**Exercise objective**: Pictures are to be left out, and the rest of the records reproduced exactly.

:: Provided data

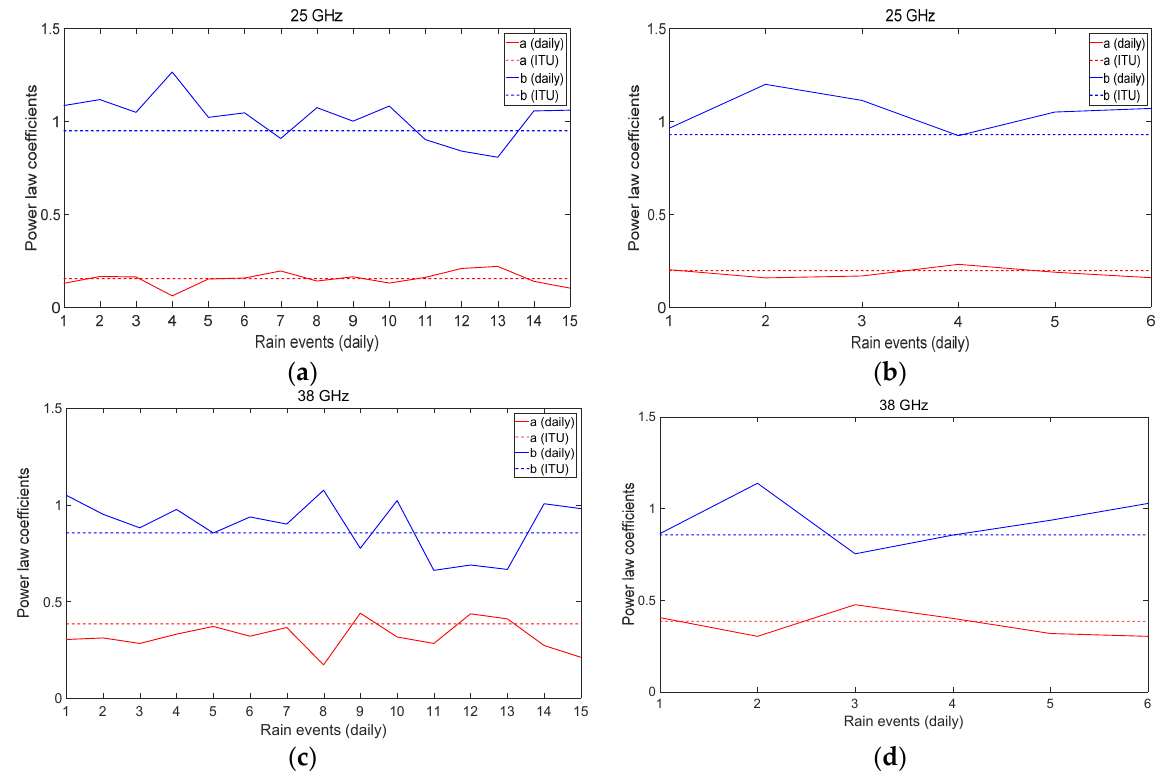
Figure 5. The comparison between power law coefficients ( a, b ) from the ITU-R P. 838-3 and the values derived from the measurement for ( a ) a 25 GHz link in stratiform precipitation ( b ) a 25 GHz link in convective precipitation ( c ) a 38 GHz link in stratiform precipitation ( d ) a 38 GHz link in convective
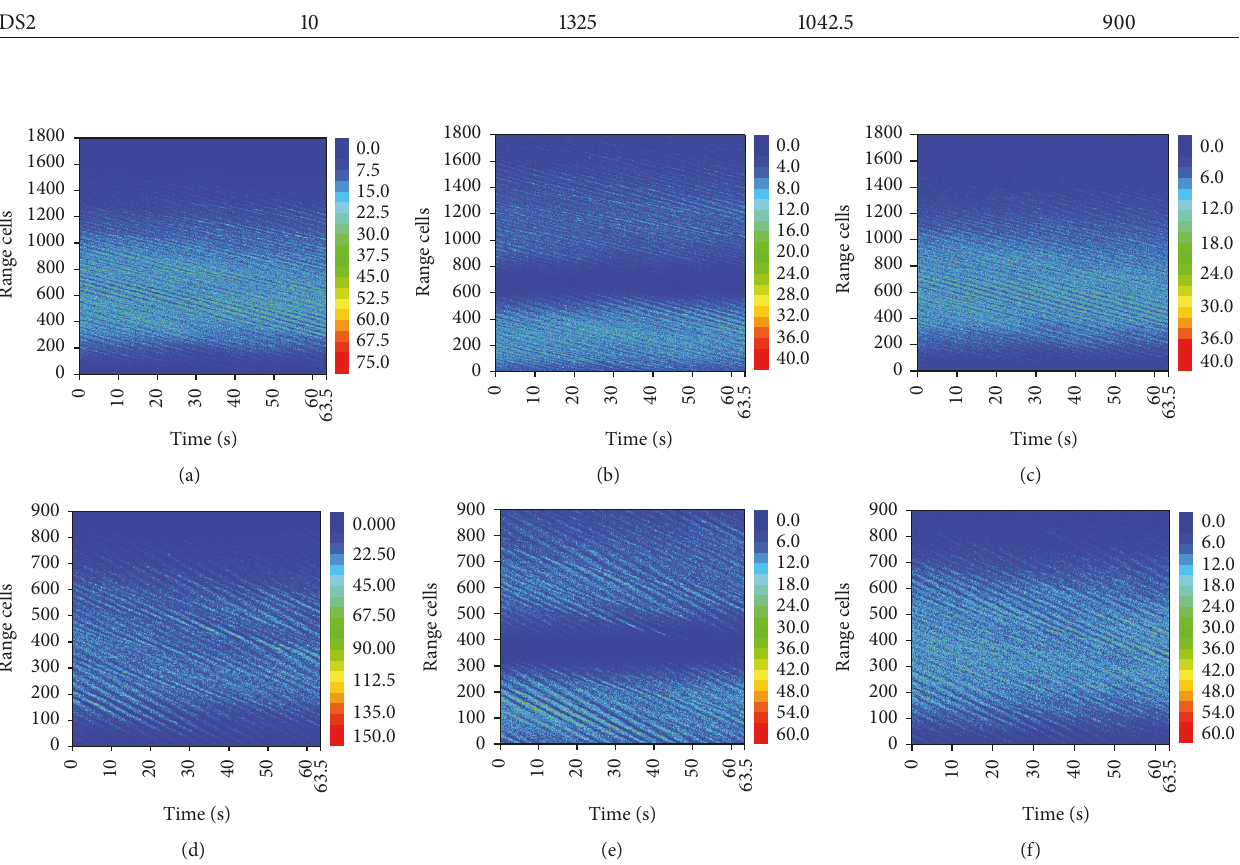
Figure 2: Sea clutter image in range against time format: ((a)–(c)) sum channel and elevation and azimuth difference channels for DS1. ((d)-(e)) Sum channel and elevation and azimuth difference channels for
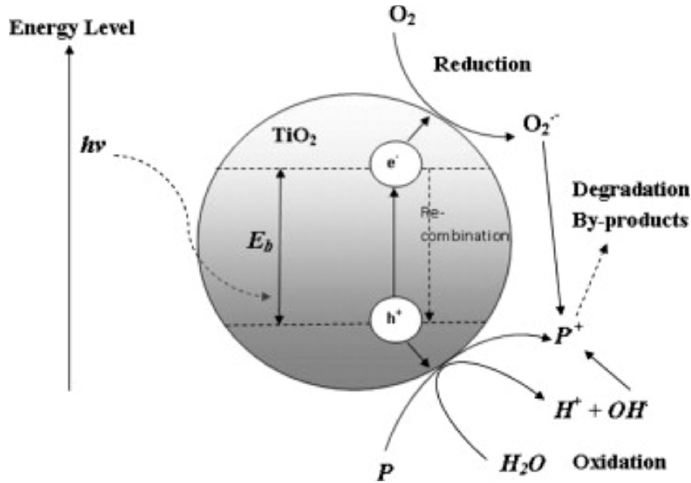
Figure 2. Mechanism of the electron-hole pair formation and the pollutant (P) degradation. Reproduced from [92], with permission from Elsevier, 2010.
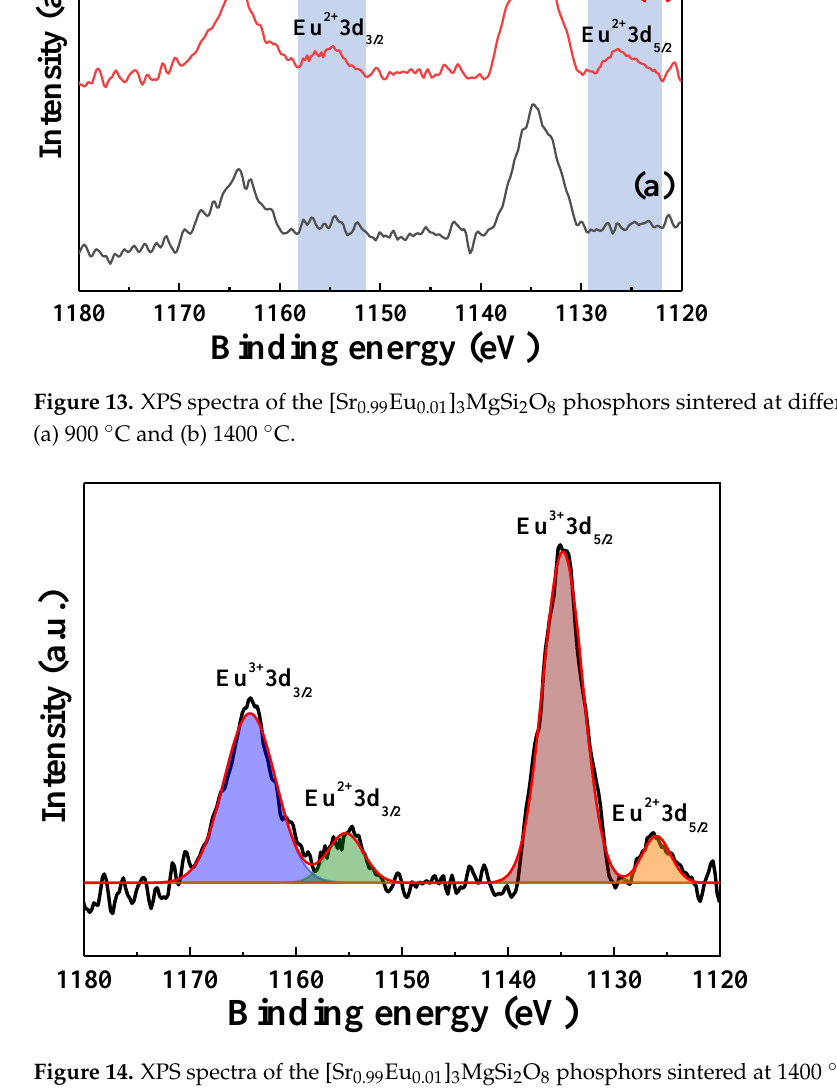
Figure 14. XPS spectra of the [Sr 0.99 Eu 0.01 ] 3 MgSi 2 O 8 phosphors sintered at 1400 °C. Figure S5 displays the fluorescent decay curves of the [Sr 0.99 Eu 0.01 ] 3 MgSi 2 O 8 phosphors excited at 280 nm and monitored at 457 nm. The data fit well with a double-exponential curve. The average luminescence lifetimes of the [Sr 0.99 Eu 0.01 ] 3 MgSi 2 O 8 phosphors sintered at 1200, 1300, and 1400 ◦ C were calculated from Equation (2) to be 1.074, 1.144, and 1.197 ms, respectively. The parameter τ * decreased with sintering temperature. This result demonstrates that energy transfer occurred between the Eu 2+ ions located at the Sr 2+ sites [32]. MgSi 2 O 8 phosphors sintered at different temperatures. The CIE chromaticity diagram was increased from 1200 to 1400 ◦ C, the CIE chromaticity coordinates shifted from a light blue region ( x = 0.1659, y = 0.1382) to an ultramarine blue region ( x = 0.1494, y = 0.0942). Therefore, the optimal sintering temperature in the production of blue phosphors is 1400 ◦ C. Images of the [Sr 0.99 Eu 0.01 ] 3 MgSi 2 O 8 phosphors sintered at different temperatures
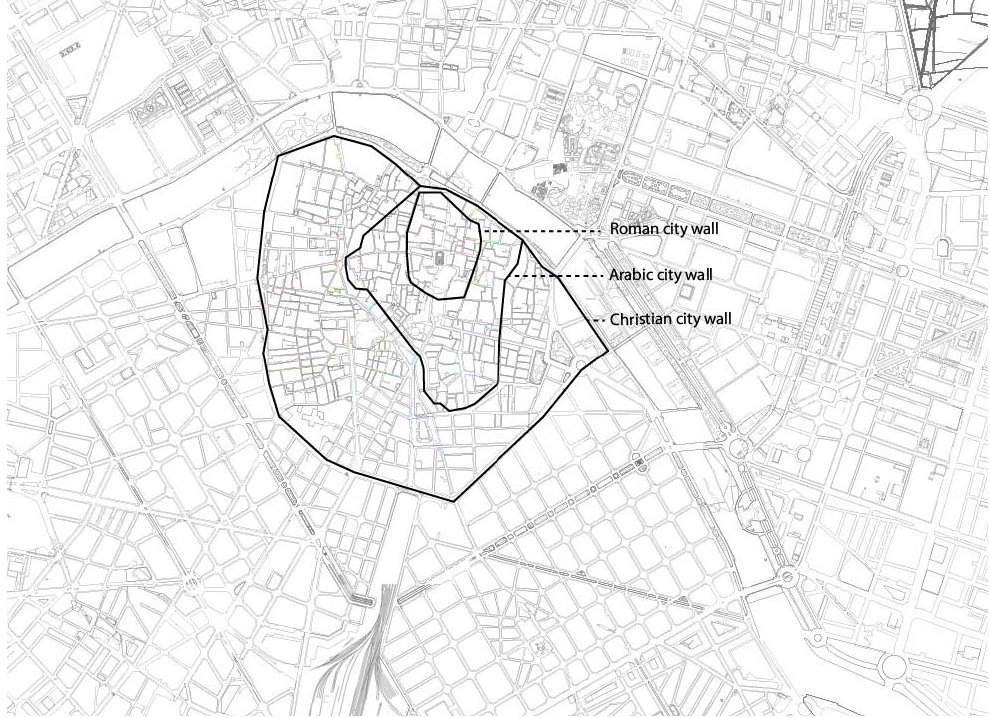
Figure 2. The city walls created by the expansion of Valencia from the roman city to the Christian city.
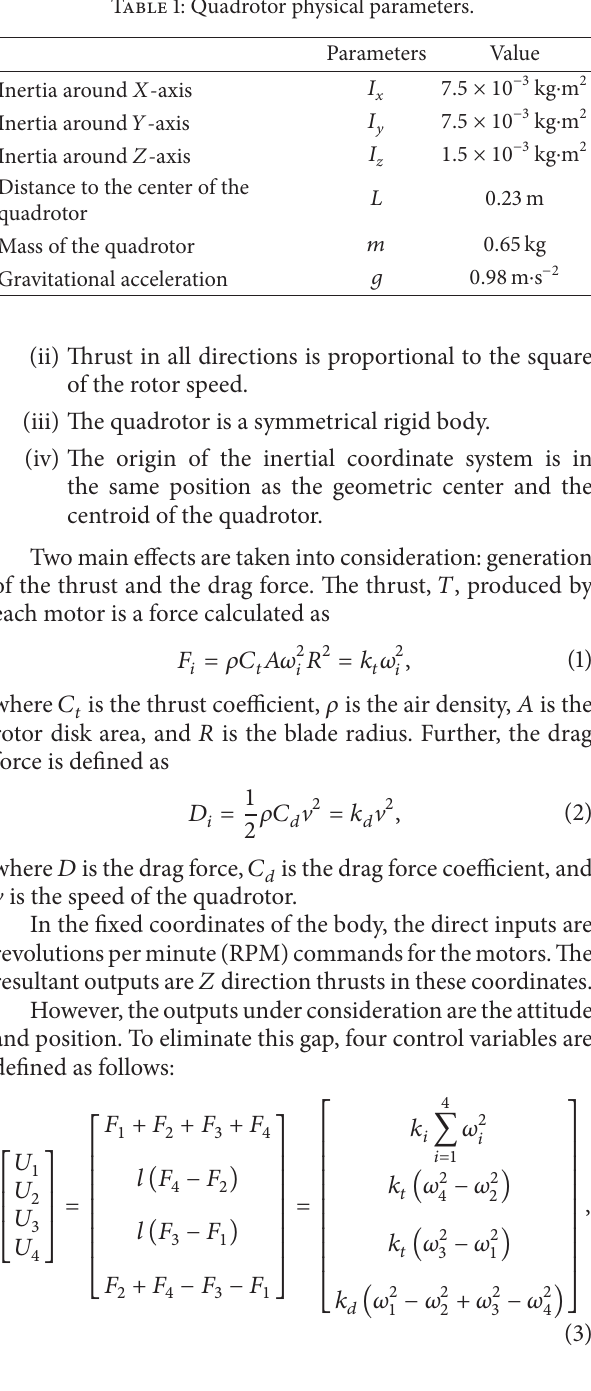
Figure 2: Physical appearance/shape of a quadrotor. Table 1: Quadrotor physical parameters. Figure 3: Definition of axis and rotor output.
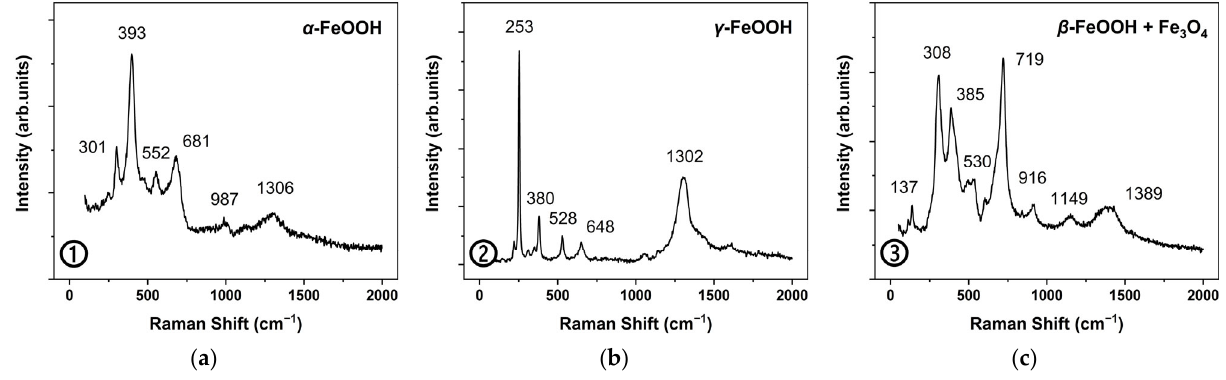
Figure 5. Micro-Raman diagrams of original rust area A. Testing points 1–3 ( a – c ) in Figure 3a.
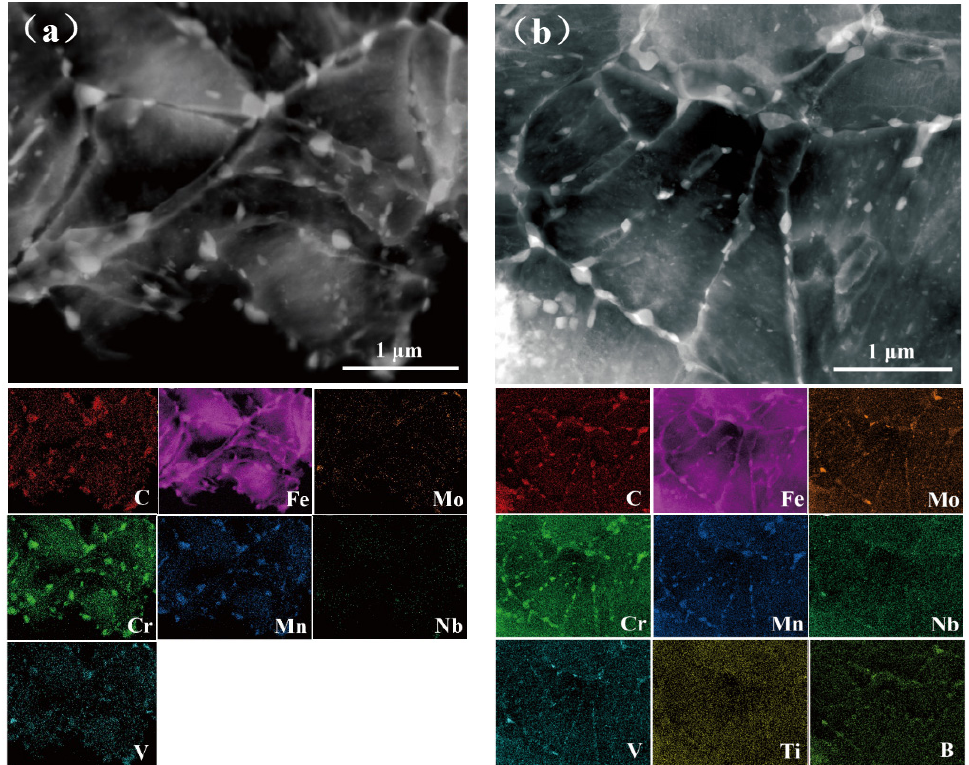
Figure 6. HAADF STEM images and corresponding EDXS mappings of ( a ) TB0 and ( b ) TB1 steels.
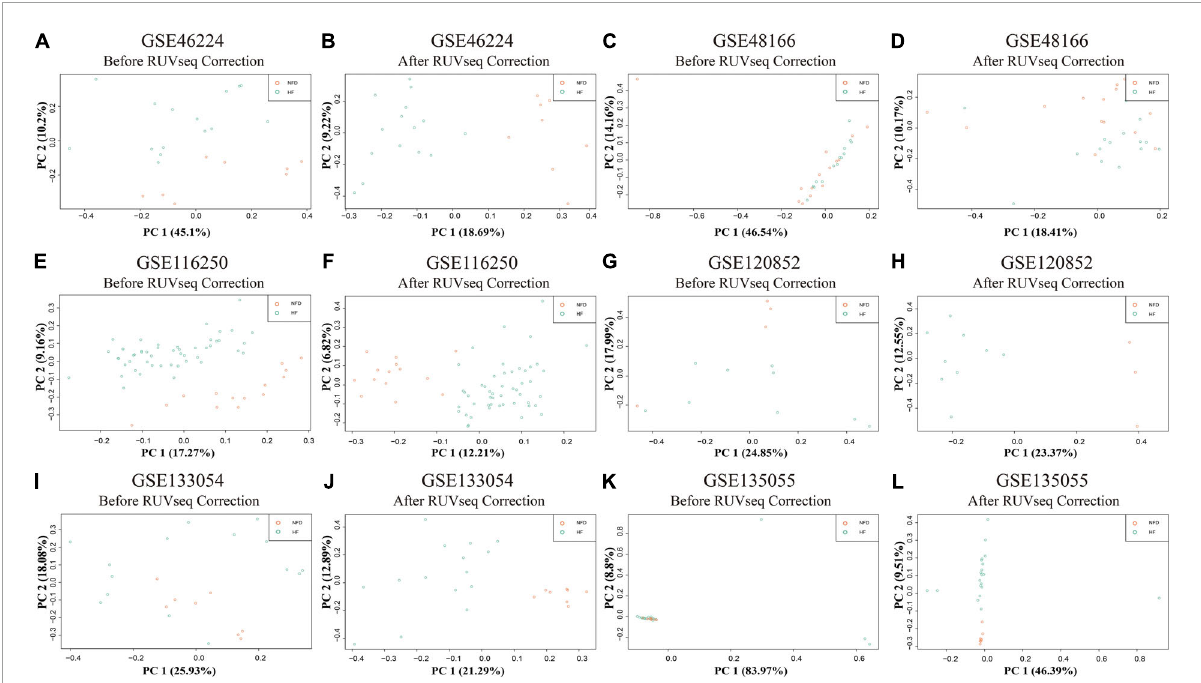
FIGURE3 PCA plots of the six RNA-seq datasets in GEO database. PCA distribution plots showed that complete separation between patients with HF and NFD samples was observed in five datasets after RUVSeq correction, except GSE48166 (C,D) , namely, GSE46224 (A,B) , GSE116250 (E,F)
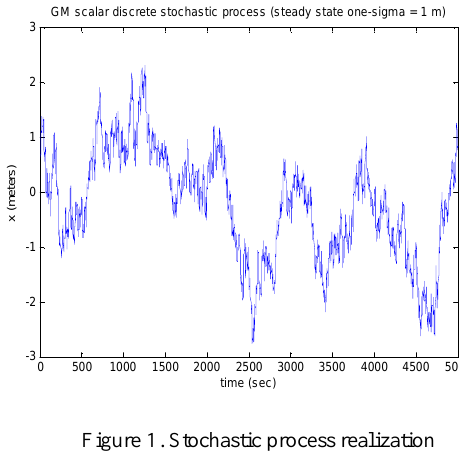
Figure 1. Stochastic process realization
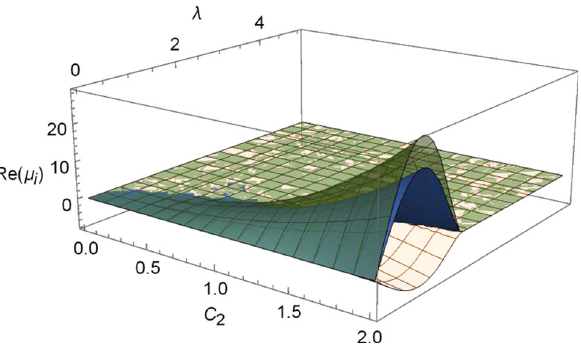
Fig. 10 Real parts of the μ i ’s associated to the equilibrium points ! , ± λ ) Q 7 , 8 : (Σ, A ,w) = 0 , 1 ) . The equilibrium points C 2 − λ 2 2 C 2 − λ 2 2 are typically saddles or non-hyperbolic with three zero eigenvalues, depending on the choice of parameters M 1 , 2 : ( A , v, u ) = ( 0 , 1 , ± 1 )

::::

**Worked solution**:
Figure 5. The comparison between power law coefficients ( a, b ) from the ITU-R P. 838-3 and the values derived from the measurement for ( a ) a 25 GHz link in stratiform precipitation ( b ) a 25 GHz link in convective precipitation ( c ) a 38 GHz link in stratiform precipitation ( d ) a 38 GHz link in convective
Figure 2: Sea clutter image in range against time format: ((a)–(c)) sum channel and elevation and azimuth difference channels for DS1. ((d)-(e)) Sum channel and elevation and azimuth difference channels for
Figure 2. Mechanism of the electron-hole pair formation and the pollutant (P) degradation. Reproduced from [92], with permission from Elsevier, 2010.
Figure 14. XPS spectra of the [Sr 0.99 Eu 0.01 ] 3 MgSi 2 O 8 phosphors sintered at 1400 °C. Figure S5 displays the fluorescent decay curves of the [Sr 0.99 Eu 0.01 ] 3 MgSi 2 O 8 phosphors excited at 280 nm and monitored at 457 nm. The data fit well with a double-exponential curve. The average luminescence lifetimes of the [Sr 0.99 Eu 0.01 ] 3 MgSi 2 O 8 phosphors sintered at 1200, 1300, and 1400 ◦ C were calculated from Equation (2) to be 1.074, 1.144, and 1.197 ms, respectively. The parameter τ * decreased with sintering temperature. This result demonstrates that energy transfer occurred between the Eu 2+ ions located at the Sr 2+ sites [32]. MgSi 2 O 8 phosphors sintered at different temperatures. The CIE chromaticity diagram was increased from 1200 to 1400 ◦ C, the CIE chromaticity coordinates shifted from a light blue region ( x = 0.1659, y = 0.1382) to an ultramarine blue region ( x = 0.1494, y = 0.0942). Therefore, the optimal sintering temperature in the production of blue phosphors is 1400 ◦ C. Images of the [Sr 0.99 Eu 0.01 ] 3 MgSi 2 O 8 phosphors sintered at different temperatures
Figure 2. The city walls created by the expansion of Valencia from the roman city to the Christian city.
Figure 2: Physical appearance/shape of a quadrotor. Table 1: Quadrotor physical parameters. Figure 3: Definition of axis and rotor output.
Figure 5. Micro-Raman diagrams of original rust area A. Testing points 1–3 ( a – c ) in Figure 3a.
Figure 6. HAADF STEM images and corresponding EDXS mappings of ( a ) TB0 and ( b ) TB1 steels.
FIGURE3 PCA plots of the six RNA-seq datasets in GEO database. PCA distribution plots showed that complete separation between patients with HF and NFD samples was observed in five datasets after RUVSeq correction, except GSE48166 (C,D) , namely, GSE46224 (A,B) , GSE116250 (E,F)
Figure 1. Stochastic process realization
Fig. 10 Real parts of the μ i ’s associated to the equilibrium points ! , ± λ ) Q 7 , 8 : (Σ, A ,w) = 0 , 1 ) . The equilibrium points C 2 − λ 2 2 C 2 − λ 2 2 are typically saddles or non-hyperbolic with three zero eigenvalues, depending on the choice of parameters M 1 , 2 : ( A , v, u ) = ( 0 , 1 , ± 1 )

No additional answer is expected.